One of the biggest health hazards faced by millions of people worldwide is impure and contaminated water. Water is a requirement for all living things, and yet in many parts of the world, especially poor rural areas, clean water is just not available -- and the technology to clean what water is there costs far too much for the poor to afford.
But a solution to that problem might now be available. Tata Industries, an Indian company, says it has invented a water filter (shown above) that can not only clean water, but also purify it of bacteria and other microorganisms. They say the filter is the result of a ten-year research effort.
The filter mechanism, which only stands about two foot tall, is called the Swach purifier. According to the BBC, "The Swach uses ash from rice milling to filter out bacteria, and also uses tiny silver particles to kill harmful germs that can lead to diarrhea, cholera and typhoid."
The selling price is what's amazing, if the device works. Tata plans to sell it for under 1,000 rupees ($21.50). This could be a huge breakthrough for world health.
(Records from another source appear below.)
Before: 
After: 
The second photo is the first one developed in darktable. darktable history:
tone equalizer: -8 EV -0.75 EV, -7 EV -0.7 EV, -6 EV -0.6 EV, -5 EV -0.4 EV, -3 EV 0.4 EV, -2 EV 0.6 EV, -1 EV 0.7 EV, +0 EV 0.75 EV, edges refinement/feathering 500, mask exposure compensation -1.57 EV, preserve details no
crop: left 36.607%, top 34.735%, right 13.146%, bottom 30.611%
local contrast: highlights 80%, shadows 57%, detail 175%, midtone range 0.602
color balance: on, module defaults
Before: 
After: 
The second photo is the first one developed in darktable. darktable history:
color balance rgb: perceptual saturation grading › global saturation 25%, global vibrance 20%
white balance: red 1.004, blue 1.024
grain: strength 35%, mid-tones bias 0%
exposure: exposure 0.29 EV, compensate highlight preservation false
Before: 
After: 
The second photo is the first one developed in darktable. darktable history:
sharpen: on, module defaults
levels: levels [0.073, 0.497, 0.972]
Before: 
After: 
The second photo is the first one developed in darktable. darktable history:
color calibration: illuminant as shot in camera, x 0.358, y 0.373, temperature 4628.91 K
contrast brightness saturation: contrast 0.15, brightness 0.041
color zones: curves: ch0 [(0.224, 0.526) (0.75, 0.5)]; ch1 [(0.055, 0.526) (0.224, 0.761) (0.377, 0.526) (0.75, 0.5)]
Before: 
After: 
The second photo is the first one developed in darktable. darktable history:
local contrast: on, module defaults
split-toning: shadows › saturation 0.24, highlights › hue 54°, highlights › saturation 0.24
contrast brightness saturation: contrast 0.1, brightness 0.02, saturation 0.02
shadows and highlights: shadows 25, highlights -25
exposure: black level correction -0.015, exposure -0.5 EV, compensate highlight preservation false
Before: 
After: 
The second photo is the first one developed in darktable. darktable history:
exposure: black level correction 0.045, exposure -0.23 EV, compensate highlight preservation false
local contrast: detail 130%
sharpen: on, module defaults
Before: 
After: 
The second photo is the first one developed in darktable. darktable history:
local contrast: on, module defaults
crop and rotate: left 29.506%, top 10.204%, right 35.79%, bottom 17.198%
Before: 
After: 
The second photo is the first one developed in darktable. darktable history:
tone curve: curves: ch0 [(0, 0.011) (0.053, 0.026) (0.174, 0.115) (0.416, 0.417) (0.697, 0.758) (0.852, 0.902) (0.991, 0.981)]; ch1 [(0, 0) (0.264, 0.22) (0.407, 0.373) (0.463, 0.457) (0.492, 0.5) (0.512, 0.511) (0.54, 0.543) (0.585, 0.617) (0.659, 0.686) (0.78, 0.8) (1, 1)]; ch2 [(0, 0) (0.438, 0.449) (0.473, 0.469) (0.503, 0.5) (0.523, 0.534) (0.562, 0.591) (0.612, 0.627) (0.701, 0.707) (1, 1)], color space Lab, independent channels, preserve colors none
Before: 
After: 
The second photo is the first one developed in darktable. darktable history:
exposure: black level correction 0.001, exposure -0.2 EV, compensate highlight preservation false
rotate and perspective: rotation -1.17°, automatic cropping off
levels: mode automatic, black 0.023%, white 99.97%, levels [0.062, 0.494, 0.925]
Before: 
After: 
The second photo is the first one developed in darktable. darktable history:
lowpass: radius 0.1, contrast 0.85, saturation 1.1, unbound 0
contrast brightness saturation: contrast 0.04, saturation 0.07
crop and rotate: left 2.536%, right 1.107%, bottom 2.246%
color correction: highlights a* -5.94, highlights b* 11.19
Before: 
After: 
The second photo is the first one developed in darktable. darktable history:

The cheapest water purification technology is a transparent plastic soda or water bottle, the 16oz variant. Fill it up with water, place on a dark surface in direct sunlight for four to six hours, come back, and any bacteria or viral material will be dead, having died of being a) irradiated with UV radiation, and b) the temperature change from the water being heated up by the sunlight going through the transparent bottle (i.e., the greenhouse effect). These soda bottles are available for free along most roadsides and require only rinsing out to be useful for this purpose (no sterilization needed, since that is the whole point of this exercise!). This is a WHO-recommended water purification technique and has been thoroughly tested by Swiss researchers to validate that it does not put any harmful chemicals into the sterilized water (though it does not remove any already-existing harmful chemicals -- but then, neither does Tata's overgrown coffee filter method). But of course, there is no profit for Tata in such a simple water sterilization method so...
ReplyDelete- Badtux the Water Purification Penguin
(I know more ways to purify water than you know to drink it, probably).